Quote the piece on marriage below word for word. Start at "Observations" and stop after "was designed for.".

Given passage
start
How does the younger generation view marriage? And what does that say about our society’s future?

At a wedding the other night I wittnessed an event that charactarized the state of marriage in America.

This event ocurred when it came time to throw the bouquet and fling the garder belt, a tradition which supposedly determines or indicates who is the next to be married.

First the women

When the bride went to throw her bouquet the single ladies dutifully lined up. Their attitude was less than enthusiastic. They reluctantly shuffled over to the area where the bride was to throw the bouquet. And when it came time, the bouquet was begrudgingly caught by the woman it hit.

Now for the men

Likewise, the men were not enthusiastic about catching the garter belt. However when it came time to catch the garter belt a strange thing happened. No one caught it. Not only were the men not enthusiastic about catching the garter belt, they were actively opposed to the very idea! After hitting one of the men in the chest with the garter belt, the groom walked over and shoved the garter belt into the hands of the man he had hit. None of the men wanted the garter belt!

And their attitude was not mere apathy. I can fully understand not being overly enthusiastic about something that takes a lot of hard work to produce so little personal pleasure. What struck me was how openly hostile the men were to the very notion of marriage.

Observations

Marriage is an unpopular endeavor to say the least. Having fun with a member of the opposite sex is desired, but making the tough decision to build a life with someone is not. Even after deciding to get married, the decision to have children is generally held off (if nature does not interrupt the couple’s plans that is) until the woman decides she wants to accept the role she was designed for.

Among young adults today, marriage and children are not seen as logical next-steps on the road to maturity. In fact, outside of attaining gainful employment (and for some even that is a stretch) there appears to be a great lack of ultimate goals being aimed at.
end
Data shown
start
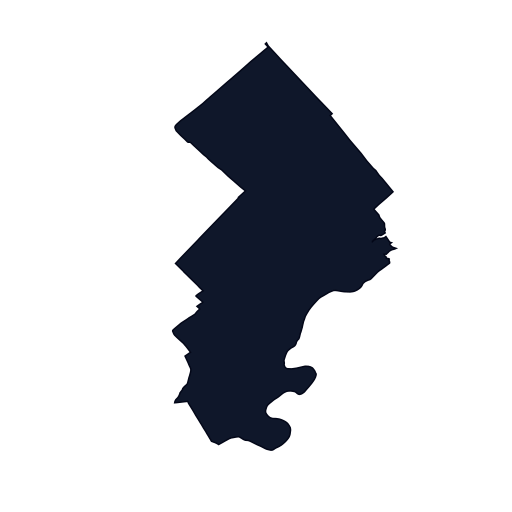 Isvoarele, Giurgiu, Romania (Natural Earth projection), rotated 146°
{"feature_id": "2599482B48168115040378", "entity_name": "Isvoarele", "entity_type": "district", "adm_level": 2, "iso_a3": "ROU", "parent_name": "Romania", "parent_adm1": "Giurgiu", "projection": "natural_earth1", "projection_center": [26.306, 44.155], "detail": "fine", "context": "isolated", "style": "filled", "palette": "ink", "viewbox_px": 512, "rotation_deg": 146, "n_neighbors": 0, "source": "geoboundaries", "source_scale": "gbopen_adm2", "svg_char_len": 6116}
<svg xmlns="http://www.w3.org/2000/svg" viewBox="0 0 512 512"><g transform="rotate(146 256 256)"><path d="M326.9,294.8L326.5,292.9L324.7,284.0L324.7,283.2L323.0,275.0L320.8,264.4L320.4,261.5L319.3,256.7L325.0,256.8L327.9,256.6L328.2,256.2L325.9,247.8L326.1,247.3L327.1,247.3L329.3,247.4L333.1,247.3L332.3,244.1L332.4,243.5L334.4,243.1L335.4,243.0L337.6,242.4L338.5,242.0L339.9,241.9L343.7,242.0L346.0,242.2L347.0,242.1L349.7,242.1L354.3,242.2L355.8,242.2L364.2,241.3L366.2,241.0L366.7,240.8L367.1,240.3L367.7,237.4L367.7,235.9L367.1,232.9L366.4,229.9L364.8,223.5L364.9,223.0L364.6,221.0L364.4,218.7L364.1,212.8L370.8,212.7L372.0,205.2L372.2,204.4L372.4,203.4L372.7,201.7L372.9,200.0L373.0,199.7L373.3,198.7L373.5,198.3L373.8,197.8L374.6,196.9L375.3,196.2L378.2,193.7L379.4,192.8L383.3,189.3L384.2,188.6L384.7,188.3L385.7,188.1L388.2,187.8L389.1,187.6L390.8,187.1L391.2,186.8L391.6,186.5L392.2,186.1L392.7,185.9L394.0,185.6L394.4,185.3L394.8,185.2L395.4,185.1L396.2,184.4L397.1,183.8L397.6,183.4L398.1,183.1L398.6,183.0L398.7,182.7L400.4,182.2L402.8,181.7L404.3,180.9L404.8,180.5L405.1,180.2L405.5,179.8L404.1,179.0L401.2,177.5L397.7,175.7L393.9,173.7L394.3,171.4L394.6,163.4L394.9,159.0L395.0,158.1L395.2,152.4L395.3,150.5L395.4,148.5L395.4,147.1L395.6,144.2L395.7,142.8L395.8,138.7L396.0,136.2L396.1,133.7L396.3,130.7L396.3,129.9L396.5,127.3L395.3,125.6L394.4,124.4L393.5,122.9L392.9,121.8L392.4,120.6L387.9,120.2L385.1,120.0L383.0,119.8L380.6,119.6L379.2,119.3L378.8,119.3L377.0,118.5L375.9,118.0L374.2,117.3L372.8,116.6L371.8,116.1L371.6,116.0L370.7,114.9L370.4,114.1L369.9,113.1L369.1,111.2L368.9,110.8L368.4,110.1L368.0,109.4L367.2,108.7L366.5,108.2L365.5,107.3L364.4,105.8L360.4,98.7L358.4,95.6L355.9,91.0L355.0,89.7L353.0,87.5L352.2,86.7L351.4,86.2L350.6,85.9L349.6,85.8L348.2,85.8L347.2,85.8L344.0,85.3L343.0,85.2L342.2,85.2L341.3,85.1L339.2,85.2L337.6,85.4L335.5,85.7L333.8,86.1L332.0,86.6L330.7,87.1L329.6,87.6L328.6,88.3L327.5,89.2L325.9,91.0L325.0,92.0L324.5,92.7L323.8,94.1L323.6,94.6L323.4,96.7L323.4,99.0L323.6,100.2L324.1,101.7L324.8,103.2L325.5,104.4L326.3,105.7L327.2,106.9L327.9,107.8L329.0,108.8L330.2,109.9L331.4,110.8L332.2,111.3L332.9,111.9L333.3,112.2L334.3,113.5L334.8,114.2L335.2,115.4L335.5,116.5L335.6,117.4L335.7,118.4L335.7,119.2L335.6,120.4L335.5,120.9L334.8,122.1L334.3,122.7L333.4,123.5L332.3,124.4L331.5,125.0L330.4,125.6L329.2,126.0L327.3,126.3L324.8,126.5L321.9,126.8L320.3,126.8L317.6,126.7L316.4,126.7L315.1,126.8L311.9,127.1L309.8,127.2L308.6,127.1L306.3,126.7L305.6,126.4L305.1,126.2L303.9,125.5L302.9,124.9L301.5,123.7L300.7,122.9L299.7,121.9L299.4,121.4L299.1,120.7L298.7,119.1L298.2,117.9L297.8,117.4L297.6,117.2L297.1,116.8L296.6,116.7L296.0,116.4L294.7,116.2L293.9,116.2L293.1,116.2L291.8,116.3L288.7,117.2L285.6,118.0L281.2,119.3L278.2,120.4L276.6,121.1L274.5,122.3L272.8,123.7L272.1,124.6L272.0,125.9L271.6,127.6L271.6,129.6L271.8,131.6L272.8,133.5L274.3,135.2L276.4,136.8L277.3,137.3L281.7,139.0L285.1,140.3L289.4,142.4L290.3,143.0L293.1,145.1L293.6,145.7L293.9,146.6L294.1,147.9L293.9,148.8L293.7,149.5L293.5,150.1L293.1,150.7L292.8,150.9L292.4,151.4L291.3,153.7L290.6,154.4L288.7,155.9L287.2,157.1L284.9,158.6L284.2,159.0L283.2,159.5L282.0,159.8L280.2,160.0L278.7,160.1L277.7,160.1L276.4,159.9L274.3,159.9L273.0,160.3L271.8,161.0L270.7,162.0L269.9,162.5L268.8,162.9L267.9,163.2L267.0,163.3L266.2,163.8L265.2,164.6L262.5,167.1L261.2,168.0L260.0,169.0L259.2,169.7L257.6,171.0L256.3,172.3L253.3,175.1L251.2,176.6L248.9,178.4L246.0,179.9L242.3,181.6L238.9,182.8L235.4,183.8L230.9,184.9L227.7,185.6L225.6,185.7L223.9,185.6L223.0,185.5L221.7,185.4L219.8,185.3L218.5,185.2L216.0,185.1L212.9,184.5L210.9,184.0L209.2,182.9L207.7,181.6L204.8,178.8L203.0,177.2L198.1,173.6L195.5,172.3L193.7,171.7L191.1,171.3L188.5,171.3L186.8,171.5L185.3,172.0L183.7,172.8L182.9,173.4L180.1,173.8L178.3,173.6L176.5,173.3L174.9,172.8L173.4,172.8L172.4,173.0L164.4,174.7L162.0,174.9L159.5,174.9L149.3,175.4L149.0,175.6L148.5,176.5L148.1,177.9L148.1,178.1L148.3,178.3L148.4,178.6L148.2,178.7L148.0,178.8L147.5,178.7L147.3,178.8L147.2,178.9L147.2,179.1L147.4,179.5L147.9,180.0L148.2,180.3L148.4,180.6L148.6,180.7L149.1,180.9L149.2,181.1L149.3,181.3L149.1,181.7L148.9,181.9L148.7,182.4L148.7,182.8L148.9,183.4L149.1,183.8L149.2,184.1L148.9,185.1L148.9,185.8L148.5,185.5L148.0,185.4L147.7,185.2L147.2,184.8L146.9,184.6L146.6,184.7L146.0,184.9L145.0,185.0L144.4,185.1L143.7,185.3L142.5,185.5L141.0,185.3L140.2,185.3L138.5,184.7L136.9,184.2L135.6,184.0L136.9,185.7L137.6,186.6L138.0,187.4L138.3,188.3L138.5,189.8L138.7,190.6L138.6,191.0L138.1,191.3L136.3,191.3L137.3,192.5L137.4,193.4L137.4,196.8L137.4,199.5L138.9,199.4L139.7,199.5L140.4,199.7L140.8,200.0L142.4,200.5L143.0,200.9L143.6,201.6L144.2,201.9L144.6,202.1L145.4,202.2L146.2,202.4L148.3,203.1L148.6,203.0L149.5,203.0L150.3,202.9L151.4,202.8L151.2,203.2L149.8,203.5L149.2,203.6L147.1,203.7L146.6,203.8L145.9,204.1L144.2,204.5L143.6,204.5L143.2,204.5L142.8,204.6L141.9,204.1L141.6,203.9L141.4,203.6L141.1,203.2L140.5,203.1L139.7,203.0L136.0,202.9L135.7,204.8L134.9,204.9L134.6,205.1L134.3,205.3L133.9,205.9L133.5,207.2L133.4,207.7L132.9,208.6L132.0,210.0L131.5,210.8L131.4,211.0L131.3,211.6L131.3,212.1L131.7,215.8L131.9,218.5L131.6,220.1L131.3,220.9L131.2,221.3L131.9,226.8L132.2,229.0L125.5,230.1L115.2,231.3L106.5,232.6L108.1,249.7L108.8,253.9L108.9,257.2L108.9,259.9L109.8,263.1L111.0,272.7L111.5,282.2L113.5,299.6L114.1,308.1L116.0,331.0L113.3,331.4L117.5,355.6L125.7,405.6L127.6,418.1L128.4,423.4L128.1,426.9L129.7,426.6L129.1,422.4L151.5,420.1L166.6,418.1L181.7,416.3L209.6,412.9L215.1,412.1L227.3,411.2L242.7,410.3L248.2,409.5L249.4,409.2L250.4,408.8L251.0,408.3L251.4,407.7L251.5,407.4L251.8,406.0L252.1,404.5L251.1,398.8L250.7,396.9L249.7,392.7L249.0,388.9L248.6,388.2L248.0,387.8L247.1,387.2L246.8,386.8L246.6,386.2L245.8,382.4L244.5,376.9L242.8,369.4L241.6,365.7L241.2,363.0L240.2,358.9L238.5,352.6L237.9,350.4L236.3,346.6L234.4,337.6L233.0,332.5L230.2,321.9L228.3,315.8L237.6,314.5L237.4,314.0L244.5,312.5L287.5,303.4L293.1,302.2L295.5,301.6L320.0,296.4L326.9,294.8Z" fill="#0f172a" stroke="#020617" stroke-width="1.5"/></g></svg>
end
Task answer
Observations

Marriage is an unpopular endeavor to say the least. Having fun with a member of the opposite sex is desired, but making the tough decision to build a life with someone is not. Even after deciding to get married, the decision to have children is generally held off (if nature does not interrupt the couple’s plans that is) until the woman decides she wants to accept the role she was designed for.